Getting close to or under the eclipse path was a bonus, so we didn’t have any specific destination to reach, just “as close as we are able or choose to get.” I picked Marion, Illinois as a target and we started driving.
We hit some traffic along the way, not due specifically to the eclipse but around construction along the highway. I don’t know if traffic would have been lighter and we would have slipped right through if it hadn’t been for the eclipse. We probably spent an hour and a half sitting in various stand-stills, and 30 minutes more finding detours, and were about an hour outside of Marion when we decided to stop to watch the eclipse in Effingham. It was a fair place to stop, with fuel and food, and we weren’t the only ones peering up at the sun. While it wasn’t directly in the path of totality the sun was reduced to a tiny hair-like sliver.
From the stopping point, our next destination was Lexington, Kentucky.
We got into Lexington late, due in part to rain.
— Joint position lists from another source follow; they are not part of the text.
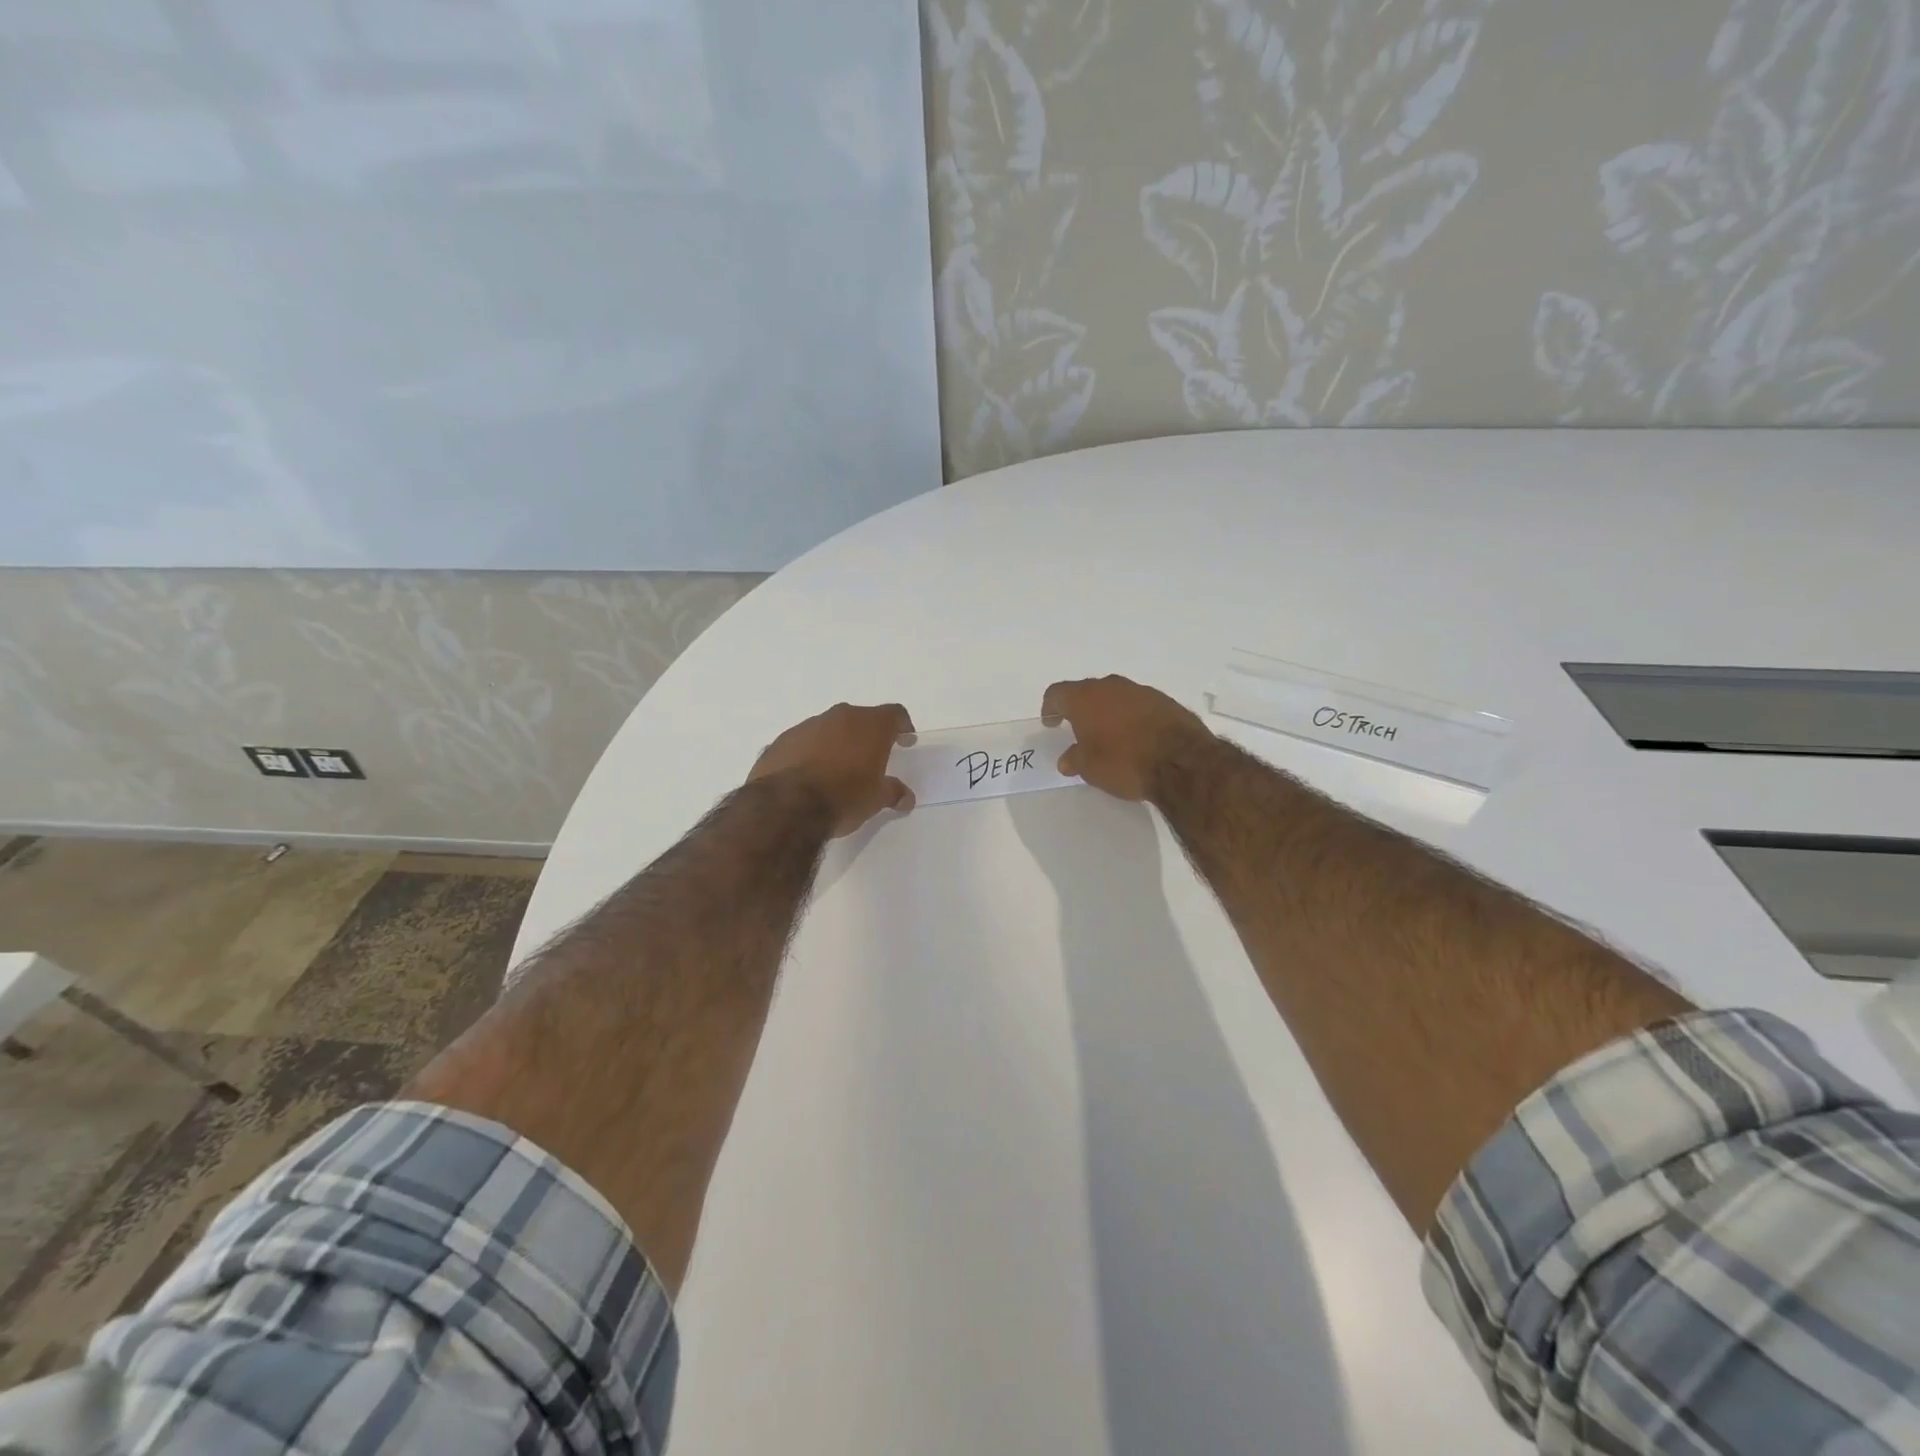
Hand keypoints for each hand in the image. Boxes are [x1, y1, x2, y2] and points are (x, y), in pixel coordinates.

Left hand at [749, 702, 916, 836]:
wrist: (787, 805)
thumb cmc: (844, 797)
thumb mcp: (876, 799)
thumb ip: (893, 792)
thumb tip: (905, 797)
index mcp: (870, 725)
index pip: (894, 714)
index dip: (902, 726)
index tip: (905, 740)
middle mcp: (840, 717)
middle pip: (860, 718)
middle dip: (867, 735)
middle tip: (871, 757)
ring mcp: (807, 725)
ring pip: (829, 728)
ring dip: (836, 743)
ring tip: (836, 769)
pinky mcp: (782, 740)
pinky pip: (803, 742)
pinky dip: (810, 753)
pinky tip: (808, 776)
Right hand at [1041, 676, 1211, 801]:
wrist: (1181, 762)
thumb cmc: (1123, 762)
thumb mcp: (1089, 768)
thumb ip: (1074, 759)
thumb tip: (1067, 759)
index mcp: (1085, 698)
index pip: (1057, 693)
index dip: (1050, 707)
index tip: (1050, 722)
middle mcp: (1111, 686)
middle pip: (1087, 691)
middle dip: (1080, 708)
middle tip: (1077, 727)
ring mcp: (1141, 691)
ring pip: (1115, 696)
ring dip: (1108, 711)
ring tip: (1108, 734)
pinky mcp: (1165, 701)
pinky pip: (1138, 705)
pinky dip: (1131, 717)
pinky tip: (1135, 736)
A large part of our drive was on country roads which, more than the interstates, are long, straight, and surrounded by corn.
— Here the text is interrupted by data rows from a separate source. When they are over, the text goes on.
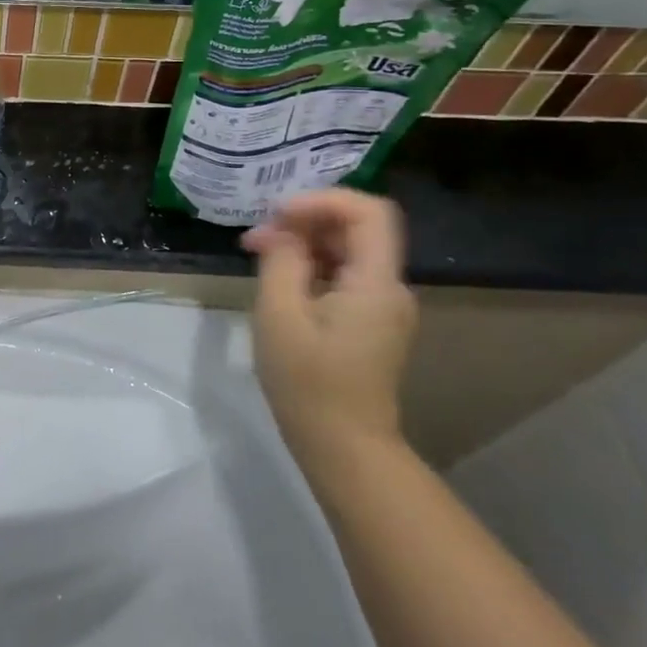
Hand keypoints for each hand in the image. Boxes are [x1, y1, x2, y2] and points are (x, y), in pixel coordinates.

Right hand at [243, 189, 417, 476]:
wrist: (343, 447)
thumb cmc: (308, 381)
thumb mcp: (280, 313)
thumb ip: (282, 260)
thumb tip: (282, 230)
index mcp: (376, 283)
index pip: (368, 211)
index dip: (322, 199)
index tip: (278, 214)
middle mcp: (390, 287)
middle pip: (356, 228)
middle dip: (304, 220)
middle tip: (256, 236)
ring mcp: (382, 306)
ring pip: (347, 250)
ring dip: (303, 242)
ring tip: (258, 253)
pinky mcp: (370, 321)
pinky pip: (344, 274)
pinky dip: (310, 265)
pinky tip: (277, 277)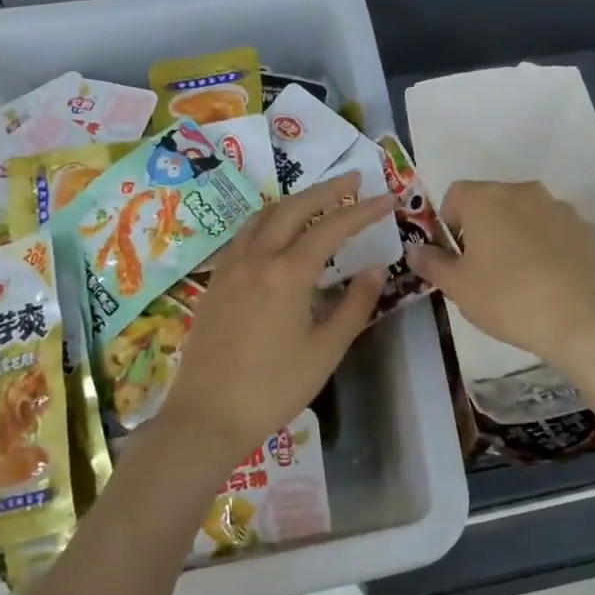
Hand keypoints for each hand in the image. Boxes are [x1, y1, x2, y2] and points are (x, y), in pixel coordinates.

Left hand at [153, 173, 396, 468]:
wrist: (207, 416)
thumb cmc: (274, 388)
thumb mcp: (326, 350)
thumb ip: (354, 304)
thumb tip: (375, 268)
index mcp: (288, 273)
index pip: (332, 227)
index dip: (363, 210)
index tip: (387, 198)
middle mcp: (257, 258)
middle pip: (294, 207)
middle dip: (327, 190)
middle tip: (353, 179)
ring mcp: (230, 267)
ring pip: (264, 215)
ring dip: (294, 201)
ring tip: (317, 199)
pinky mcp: (215, 282)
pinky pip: (244, 234)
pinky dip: (268, 220)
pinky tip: (276, 233)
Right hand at [405, 180, 594, 373]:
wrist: (580, 320)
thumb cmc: (507, 298)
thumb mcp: (457, 287)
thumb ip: (431, 263)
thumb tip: (414, 250)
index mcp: (486, 198)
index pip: (455, 194)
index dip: (448, 223)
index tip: (454, 255)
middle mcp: (523, 191)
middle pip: (492, 200)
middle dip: (482, 226)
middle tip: (482, 268)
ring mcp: (559, 207)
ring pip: (525, 213)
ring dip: (515, 233)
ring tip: (518, 275)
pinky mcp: (586, 229)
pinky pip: (555, 230)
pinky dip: (546, 245)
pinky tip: (548, 279)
We arrived in Lexington after 7 pm. It’s a college town and we ate dinner at a joint that caters to the college crowd. It was delicious. Alpha had breakfast for dinner and I had a burger. As we walked out the door Alpha remarked how good it was. The person walking out behind us was, unbeknownst to us, one of the cooks heading out for a break; she flashed a huge smile and said “thanks!”
Alpha stayed in our room while I took a swim in the hotel pool. We were in bed and lights-out before 9 pm, as we were leaving very early the next morning.
Traffic Report
Midwestern seasons seem to be like New England: almost-winter, winter, still-wintery, and road construction. The side roads are much better for driving than the interstates, and almost as fast and direct.
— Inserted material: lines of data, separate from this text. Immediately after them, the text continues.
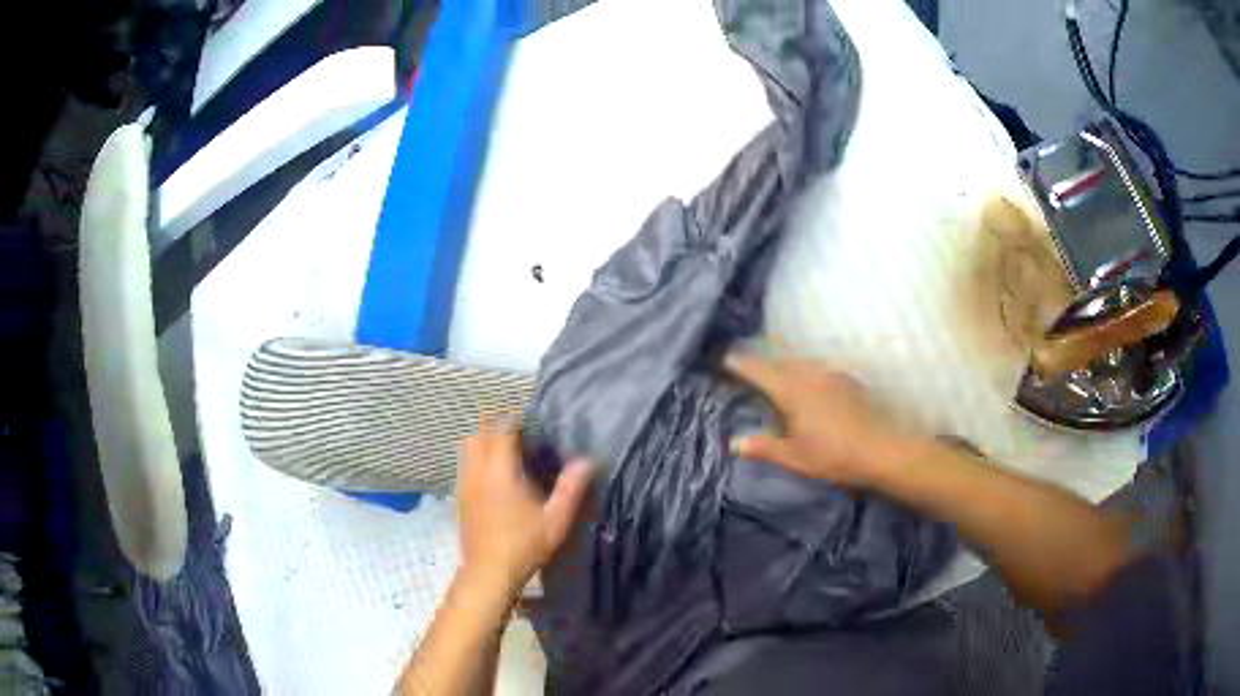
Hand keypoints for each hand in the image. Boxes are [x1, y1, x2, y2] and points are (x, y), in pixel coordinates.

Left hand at [457, 424, 593, 596]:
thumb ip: (570, 488)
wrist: (488, 573)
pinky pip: (465, 464)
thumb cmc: (524, 546)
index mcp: (500, 472)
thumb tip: (587, 461)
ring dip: (484, 440)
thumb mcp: (555, 520)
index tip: (532, 421)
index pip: (502, 430)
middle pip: (480, 433)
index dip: (515, 420)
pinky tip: (493, 474)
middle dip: (497, 426)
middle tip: (521, 433)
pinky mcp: (459, 497)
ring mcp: (465, 484)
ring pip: (468, 447)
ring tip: (506, 450)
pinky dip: (477, 458)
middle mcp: (477, 472)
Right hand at [725, 352, 905, 486]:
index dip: (741, 364)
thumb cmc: (833, 455)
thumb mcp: (794, 457)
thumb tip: (734, 443)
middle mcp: (810, 374)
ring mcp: (831, 374)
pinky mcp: (848, 380)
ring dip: (785, 367)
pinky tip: (809, 388)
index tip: (725, 358)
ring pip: (801, 364)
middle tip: (748, 370)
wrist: (881, 449)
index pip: (759, 371)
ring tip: (777, 377)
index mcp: (792, 391)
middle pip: (780, 362)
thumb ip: (764, 447)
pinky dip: (806, 374)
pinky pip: (818, 370)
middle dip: (762, 364)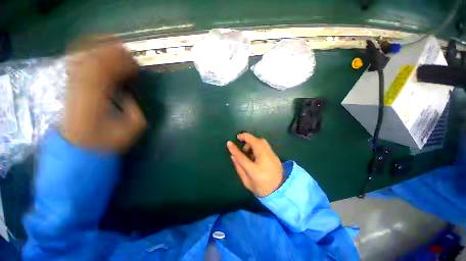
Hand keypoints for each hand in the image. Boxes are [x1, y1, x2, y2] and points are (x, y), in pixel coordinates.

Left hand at [63, 37, 145, 151]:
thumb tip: (128, 92)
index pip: (108, 71)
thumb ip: (133, 108)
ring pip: (84, 59)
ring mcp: (73, 86)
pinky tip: (96, 53)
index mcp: (97, 98)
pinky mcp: (70, 88)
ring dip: (100, 50)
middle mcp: (81, 88)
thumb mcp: (132, 128)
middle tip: (129, 53)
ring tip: (115, 48)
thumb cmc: (108, 140)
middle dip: (114, 53)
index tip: (136, 64)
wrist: (80, 149)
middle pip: (94, 60)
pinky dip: (86, 56)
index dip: (124, 64)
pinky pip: (77, 64)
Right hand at [227, 133, 283, 196]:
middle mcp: (264, 160)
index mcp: (255, 171)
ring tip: (248, 149)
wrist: (281, 191)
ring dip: (253, 141)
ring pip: (262, 141)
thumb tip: (233, 156)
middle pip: (255, 143)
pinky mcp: (275, 155)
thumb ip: (239, 168)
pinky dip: (258, 144)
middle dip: (247, 138)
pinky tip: (255, 152)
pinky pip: (265, 144)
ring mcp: (271, 156)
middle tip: (241, 141)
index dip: (234, 149)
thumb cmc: (261, 188)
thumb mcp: (246, 182)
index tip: (229, 143)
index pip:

Indiana doesn’t seem to understand the concept of interstates. They have traffic lights and intersections on I-64.
Day 5: Destination Home
This was the longest, hardest drive of the trip: almost a thousand miles in one day. Under the best of conditions it would be a fourteen-hour trip. Alpha and I discussed doing it in one day or breaking it into two, and her answer was firm: lets go home today. So we did, come hell or high water.
We didn’t take any scenic routes or make any unnecessary stops, it was just pounding the pavement (so to speak). We left Lexington at 7:30 am and made it home around 11:30 pm. We texted Meghan every time we crossed a state line, and she was reposting our updates to Facebook.
Travel Report
Somewhere in eastern Kentucky we passed a field that could have been straight out of a Bob Ross painting, with a shed or small barn, happy little trees, and a small mountain in the background.
West Virginia is beautiful, even from the highway, though cell phone reception is non-existent. We suddenly had great coverage when we entered Maryland, even though the mountains didn’t stop, so it seems to be a political issue not a geographic one.
We reached a peak mileage of 31.8 MPG, according to the car’s computer. My back-of-the-envelope math came up slightly lower at our last fill-up, but close enough.
The climate control system lost it’s mind somewhere in Kentucky and was alternately blowing cold and warm, regardless of actual setting, for the rest of the ride. Things got a bit warm and sweaty, but not the worst I’ve ever had.
Pennsylvania doesn’t know how to manage traffic around construction, of which the was plenty, including some standstills well before rush hour. Neither does Connecticut, where we were hitting standstills at 9 pm. That shouldn’t happen on a Tuesday night.
Sixteen hours of straight driving is very, very tiring.